[Brano scelto]

"Non sono un 'Entertainer', e, quando canto, voglio solo
esprimere la mia anima. Sta tutto racchiuso in questa frase, essenziale e
profonda come un antico
aforisma, il senso dei concerti che vedono
protagonista le liriche e la musica illo tempore di Paul Simon. Ma, forse, anche
il termine "Concerto" sarebbe totalmente da rivedere e ripensare, perchè, più
che altro, il suo è stato una carezza, un soffio dello spirito, un abbraccio
trepido e delicatissimo al tempo stesso, denso di sublime "Understatement" e
privo di qualsiasi enfasi. Pieno zeppo, in compenso, di colori sfolgoranti e
ultra-solari, i gialli che
si trasformano in arancioni, i verdi in rossi
tenui, e questi in blu sfolgoranti e luminosissimi tali e quali a quelli --
dicono i bene informati -che - troneggiano in Paradiso
è zeppo anche -- e
soprattutto -- di suoni stupefacenti e altrettanto solari, prodotti da una band
che sembra "il resto del mondo", tanto è multiraziale e incredibilmente
versatile, abilissima nell'affrontare ritmi e melodie di ogni angolo del
globo.
Una band dai sette volti, ma praticamente senza nomi,
a parte
quello del veterano Steve Gadd alle percussioni, già compagno di viaggio di Paul
ai tempi del sodalizio fortunatissimo con Art Garfunkel.
Se pensiamo che sovente i comunicati ufficiali che annunciano i
concerti di Paul Simon non esplicitano, volutamente, i nomi e volti dei suoi
musicisti (non certo per dimenticanza o tracotanza), ci rendiamo immediatamente
conto di ciò che impone la già citata legge dell'"Understatement", tanto cara a
Paul,
che ne è, ovviamente, il prim'attore e il protagonista
indiscusso.
Già non aveva il "Physique du Role" della rockstar quando aveva
iniziato a cantare Paul Simon, all'incirca cinquant'anni fa. Ma ora, a
settant'anni quasi scoccati, il nostro Piccolo Grande uomo pare tutto,
nell'ordine: un tranquillo pensionato, il giardiniere della porta accanto, il
libraio del "Bookstore"
all'angolo, piuttosto che un divo della canzone. Si è
presentato ieri all'Arena vestito di nero, minuscolo, e l'unica civetteria che
talvolta si concede è un buffo cappellino rosso da giocatore di baseball, che
indossa più che altro per nascondere la calvizie alquanto incipiente.
Ma quando la parola cessa di essere parlata (ben poche cose, in
verità: più che altro la grande emozione di essere sul palcoscenico, un luogo
che lui non ama a dismisura) per diventare stupendamente cantata, ecco che il
miracolo si compie di nuovo.

[Dati estratti]
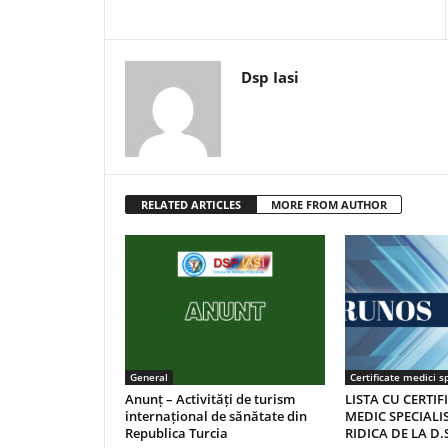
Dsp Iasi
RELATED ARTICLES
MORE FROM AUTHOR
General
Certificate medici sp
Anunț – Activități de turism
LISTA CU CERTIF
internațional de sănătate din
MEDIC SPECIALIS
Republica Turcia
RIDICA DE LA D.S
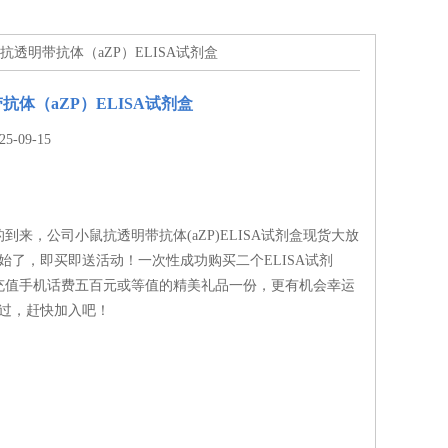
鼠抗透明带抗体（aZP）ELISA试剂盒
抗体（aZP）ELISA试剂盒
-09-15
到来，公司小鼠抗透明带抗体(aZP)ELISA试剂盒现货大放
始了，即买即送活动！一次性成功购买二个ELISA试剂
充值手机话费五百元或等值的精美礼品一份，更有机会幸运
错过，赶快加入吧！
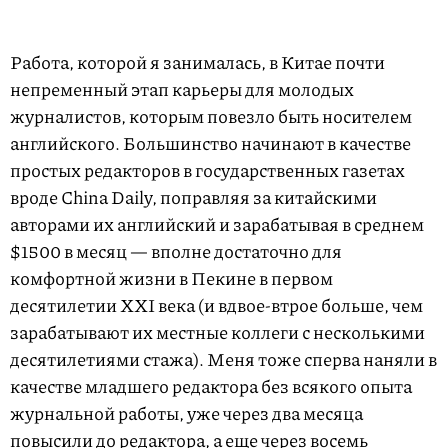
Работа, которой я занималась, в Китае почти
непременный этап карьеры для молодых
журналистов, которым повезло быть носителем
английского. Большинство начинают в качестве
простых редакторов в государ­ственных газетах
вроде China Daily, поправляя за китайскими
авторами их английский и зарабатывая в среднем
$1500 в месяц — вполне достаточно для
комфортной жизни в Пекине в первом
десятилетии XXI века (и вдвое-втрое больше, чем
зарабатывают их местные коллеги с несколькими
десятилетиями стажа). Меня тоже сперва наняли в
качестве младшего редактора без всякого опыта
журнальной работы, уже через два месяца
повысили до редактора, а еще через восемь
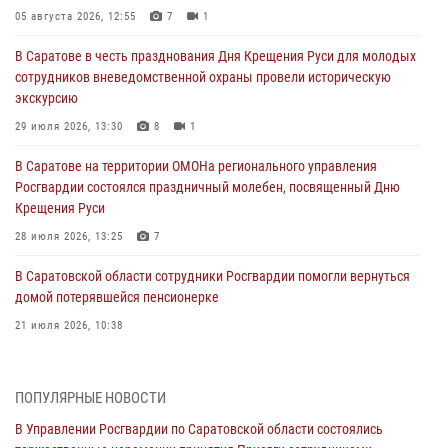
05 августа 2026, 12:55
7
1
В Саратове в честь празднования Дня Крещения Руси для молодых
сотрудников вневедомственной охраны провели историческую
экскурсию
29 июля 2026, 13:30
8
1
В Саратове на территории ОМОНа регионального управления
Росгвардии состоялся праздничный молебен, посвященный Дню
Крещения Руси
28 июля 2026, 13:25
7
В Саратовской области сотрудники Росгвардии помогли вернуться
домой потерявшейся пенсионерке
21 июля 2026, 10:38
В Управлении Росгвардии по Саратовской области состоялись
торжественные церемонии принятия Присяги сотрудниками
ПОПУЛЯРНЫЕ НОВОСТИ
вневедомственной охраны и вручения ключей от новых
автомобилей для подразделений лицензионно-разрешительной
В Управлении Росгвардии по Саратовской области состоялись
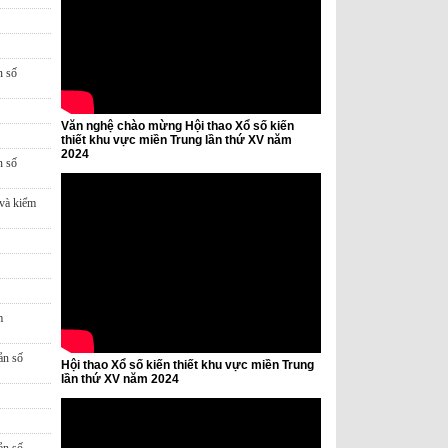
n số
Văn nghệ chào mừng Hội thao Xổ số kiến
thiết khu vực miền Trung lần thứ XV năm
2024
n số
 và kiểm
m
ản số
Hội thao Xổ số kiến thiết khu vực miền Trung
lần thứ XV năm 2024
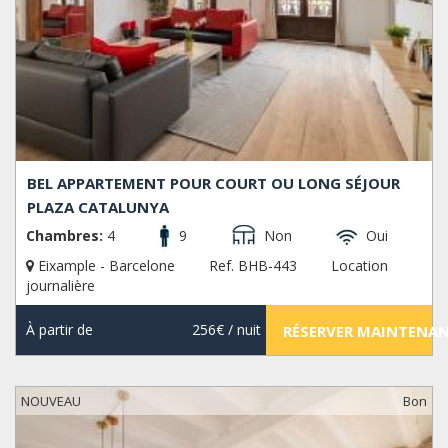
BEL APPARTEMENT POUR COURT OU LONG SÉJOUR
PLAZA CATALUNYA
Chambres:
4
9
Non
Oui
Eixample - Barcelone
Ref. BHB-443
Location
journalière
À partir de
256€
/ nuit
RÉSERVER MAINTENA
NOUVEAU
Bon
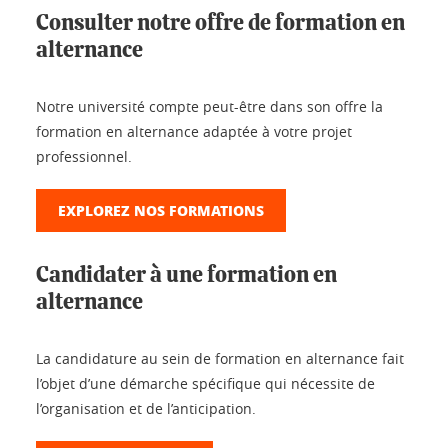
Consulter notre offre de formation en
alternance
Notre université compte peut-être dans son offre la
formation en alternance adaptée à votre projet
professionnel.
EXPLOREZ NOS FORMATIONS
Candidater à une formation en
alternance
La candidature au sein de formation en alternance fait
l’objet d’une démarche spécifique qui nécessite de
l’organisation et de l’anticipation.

[Consegna]
Riporta senza modifiche la parte del testo sul concerto di Paul Simon che si apre con le parole contenenti "Una band dai" e si chiude con "indiscusso.". L'elenco non serve per svolgere l'esercizio.

[Risultato]
Una band dai sette volti, ma praticamente senza nomi,
a parte
quello del veterano Steve Gadd alle percussioni, già compagno di viaggio di Paul
ai tempi del sodalizio fortunatissimo con Art Garfunkel.
Se pensiamo che sovente i comunicati ufficiali che annunciano i
concerti di Paul Simon non esplicitano, volutamente, i nomi e volti dei suoi
musicisti (non certo per dimenticanza o tracotanza), ci rendiamo immediatamente
conto di ciò che impone la già citata legge dell'"Understatement", tanto cara a
Paul,
che ne è, ovviamente, il prim'attore e il protagonista
indiscusso.